Dengan demikian, hendaknya guru menciptakan pengalaman-pengalaman belajar bagi siswa melalui
pertanyaan, untuk mengkoneksikan, membandingkan, dan meninjau kembali apa yang sudah siswa
ketahui, dalam menyertakan (incorporate) ide-ide baru pada materi tertentu. Dengan noticing pada
peristiwa maka kebijakan yang dipilih dapat menjadi berarti. Dari kesemuanya itu, seorang guru harus
menyadari betapa pentingnya menimbulkan motivasi belajar pada siswanya, sebab siswa yang diberi
motivasi belajar akan lebih siap belajar dari pada siswa yang tidak diberi motivasi belajar.

2.) Peran dalam Indentifikasi Siswa Berkebutuhan Khusus

Tips sederhana yang dapat diterapkan asisten psikolog sekolah dan guru untuk membantu pembelajaran
anak slow learner, yaitu melalui strategi:

a. Menggunakan intruksi yang konkret.

b. Memberikan kesempatan untuk pengulangan dan latihan yang lebih sering.

c. Membangun dasar tata kelola waktu (basic time management).

d. Membuat aktivitas yang disukai anak.


Dkemudian untuk anak autisme delapan puluh persen anak autis memiliki IQ di bawah 70 (Davison,
1998) yang bisa digolongkan juga sebagai retardasi mental. Akan tetapi autisme berbeda dengan
retardasi mental. Penderita retardasi mental menunjukkan hasil yang memprihatinkan pada semua
bagian dari sebuah tes inteligensi. Berbeda dengan penderita autis, mereka mungkin menunjukkan hasil
yang buruk pada hal yang berhubungan dengan bahasa dan logika tetapi mereka ada yang menunjukkan
hasil yang baik pada kemampuan visual-spatial, perkalian empat digit, atau memiliki long term memori
yang baik.

Selanjutnya ada ABA, ABA adalah jenis terapi yang telah lama dipakai, telah dilakukan penelitian dan
didesain khusus untuk anak dengan autisme.

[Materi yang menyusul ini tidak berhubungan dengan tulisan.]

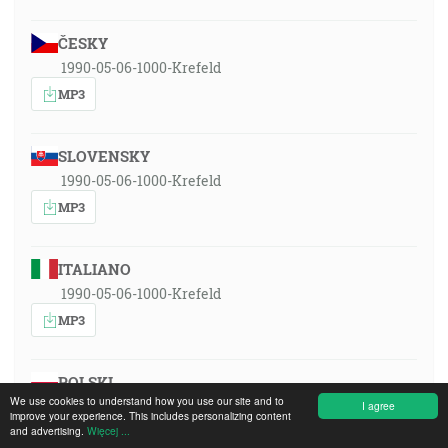
ČESKY
1990-05-06-1000-Krefeld
MP3
SLOVENSKY
1990-05-06-1000-Krefeld
MP3
ITALIANO
1990-05-06-1000-Krefeld
MP3
POLSKI
We use cookies to understand how you use our site and to
1990-05-06-1000-Krefeld
I agree
improve your experience. This includes personalizing content
and advertising.
Więcej ...
MP3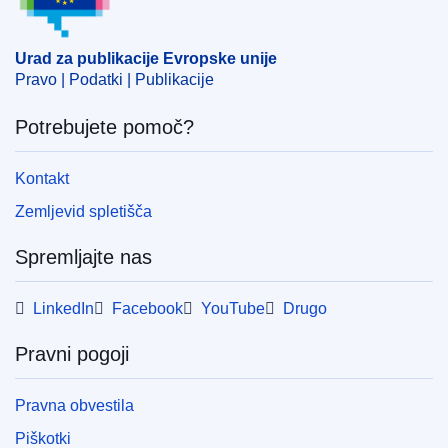
EDITION : e9340ada-5132-11ed-92ed-01aa75ed71a1
EDITION : 4e7e2252-19d9-11ed-8fa0-01aa75ed71a1
Urad za publikacije Evropske unije
Pravo | Podatki | Publikacije
EDITION : 5ab9ce40-1285-11ed-8fa0-01aa75ed71a1
Potrebujete pomoč?
EDITION : c228cf67-e735-11ec-a534-01aa75ed71a1
EDITION : a2caae31-bfcf-11ec-b6f4-01aa75ed71a1
Kontakt
Zemljevid spletišča
EDITION : 2b0d1c29-a1c2-11ed-b508-01aa75ed71a1
EDITION : 984447d9-acd0-11ed-8912-01aa75ed71a1
Spremljajte nas
EDITION : b5ea424d-b374-11ed-8912-01aa75ed71a1
LinkedIn
Facebook
YouTube
Drugo
EDITION : fd9d6939-c274-11ed-a05c-01aa75ed71a1
Pravni pogoji
EDITION : 0893607d-da48-11ed-a05c-01aa75ed71a1
Pravna obvestila
EDITION : 3beb714a-21ef-11ee-94cb-01aa75ed71a1
Piškotki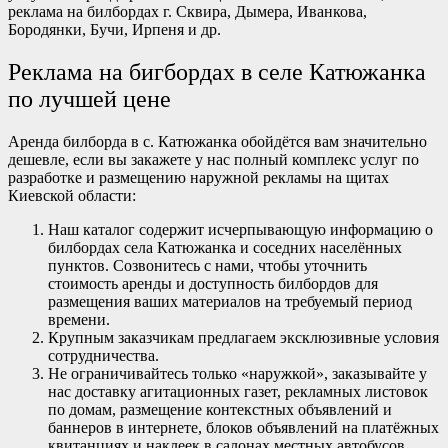
реклама на билбордах г. Сквира, Дымера, Иванкова,
Бородянки, Бучи, Ирпеня и др.
Реклама на бигбордах в селе Катюжанка
по лучшей цене
Аренда билборда в с. Катюжанка обойдётся вам значительно
дешевле, если вы закажете у нас полный комплекс услуг по
разработке и размещению наружной рекламы на щитах
Киевской области:
Наш каталог содержит исчерпывающую информацию о
билбордах села Катюжанка и соседних населённых
пунктов. Созвонитесь с нами, чтобы уточнить
стоимость аренды и доступность билбордов для
размещения ваших материалов на требуемый период
времени.
Крупным заказчикам предлагаем эксклюзивные условия
сотрудничества.
Не ограничивайтесь только «наружкой», заказывайте у
нас доставку агитационных газет, рекламных листовок
по домам, размещение контекстных объявлений и
баннеров в интернете, блоков объявлений на платёжных
квитанциях и наклеек в салонах местных автобусов,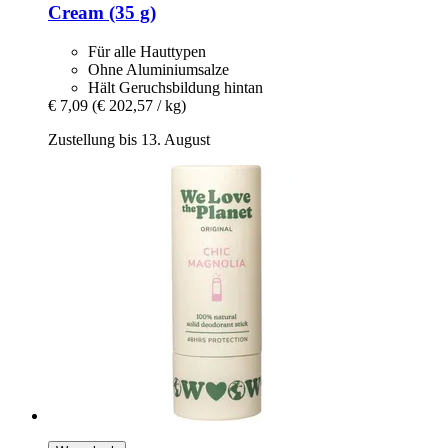
Cream (35 g)
Für alle Hauttypen
Ohne Aluminiumsalze
Hält Geruchsbildung hintan
€ 7,09
(€ 202,57 / kg)
Zustellung bis 13. August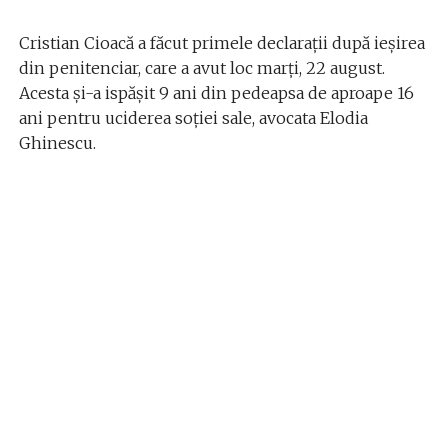
Cristian Cioacă a făcut primele declarații după ieșirea
din penitenciar, care a avut loc marți, 22 august.
Acesta și-a ispășit 9 ani din pedeapsa de aproape 16
ani pentru uciderea soției sale, avocata Elodia
Ghinescu.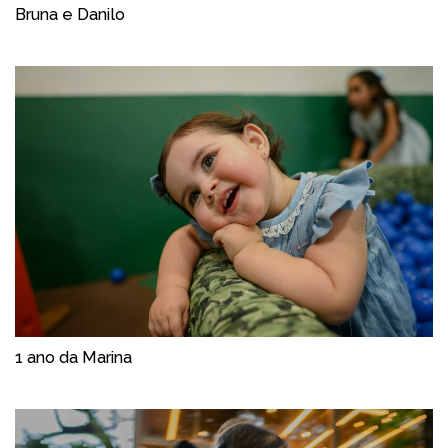
Bruna e Danilo
1 ano da Marina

Sistem yang dipakai adalah memberi pelatihan khusus
pada anak dengan memberikan positive reinforcement (hadiah/pujian). Fokus penanganan terletak pada
pemberian reinforcement positif setiap kali anak berespons benar sesuai instruksi yang diberikan. Tidak
ada hukuman (punishment) dalam terapi ini, akan tetapi bila anak berespons negatif (salah/tidak tepat)
atau tidak berespons sama sekali maka ia tidak mendapatkan reinforcement positif yang ia sukai
tersebut.

c. Peran dalam Bimbingan Karir dan Konseling

Psikolog sebagai konselor berperan penting dalam proses pelaksanaan konseling. Hal ini dipertegas oleh
Hartono dan Soedarmadji (2015) bahwa counselor tidak dapat dipisahkan dari kata helping, artinya
counselor merujuk pada orangnya, sedangkan helping merujuk pada profesinya atau bidang
garapannya. Kesimpulannya, psikolog sebagai konselor adalah seseorang yang memiliki keahlian dalam
bidang pelayanan konseling sebagai tenaga profesional.

Psikolog berupaya membantu klien di bidang bimbingan dan konseling. Bimbingan dan konseling
memiliki tujuan umum dan khusus, yakni membantu individu agar dapat mencapai perkembangan
secara optimal sesuai dengan bakat, kemampuan, minat dan nilai-nilai, serta terpecahkan masalah-
masalah yang dihadapi individu (klien) sebagai tujuan umum. Tujuan umum bimbingan dan konseling,
meliputi: membantu individu agar dapat mandiri dengan ciri-ciri mampu memahami dan menerima
dirinya sendiri dan lingkungannya, membuat keputusan dan rencana yang realistik, mengarahkan diri
sendiri dengan keputusan dan rencananya itu serta pada akhirnya mewujudkan diri sendiri. Sedangkan
tujuan khususnya adalah langsung mengarah pada perkembangan klien dan masalah-masalah yang
dihadapi (Prayitno & Amti, 2013).

C. KESIMPULAN

Seorang asisten psikolog harus bisa meningkatkan proses interaksi terhadap siswa, karena proses
pembelajaran akan menjadi semakin bermakna jika setiap siswa sharing dan ini akan meningkatkan
pengetahuan tidak hanya bagi siswa tapi juga bagi guru. Hal ini akan menjadikan setiap individu yang
terlibat dalam pembelajaran tidak akan berkeinginan untuk pintar sendiri tetapi juga ada keinginan dan
motivasi untuk memberi ilmu dan informasi yang bermanfaat.

DAFTAR PUSTAKA

Surya, M. (2003). Psikologi konseling. Bandung: CV Pustaka Bani Quraisy

Willis, S.S. (2009). Konseling individual. Teori dan Praktik. Bandung: Alfabeta.

Hudojo, H. 1988. Mengajar Belajar Matematika. Jakarta: Depdikbud.

Hidayat, dkk. (2006). Bimbingan Anak Berkebutuhan Khusus. Bandung: UPI Press.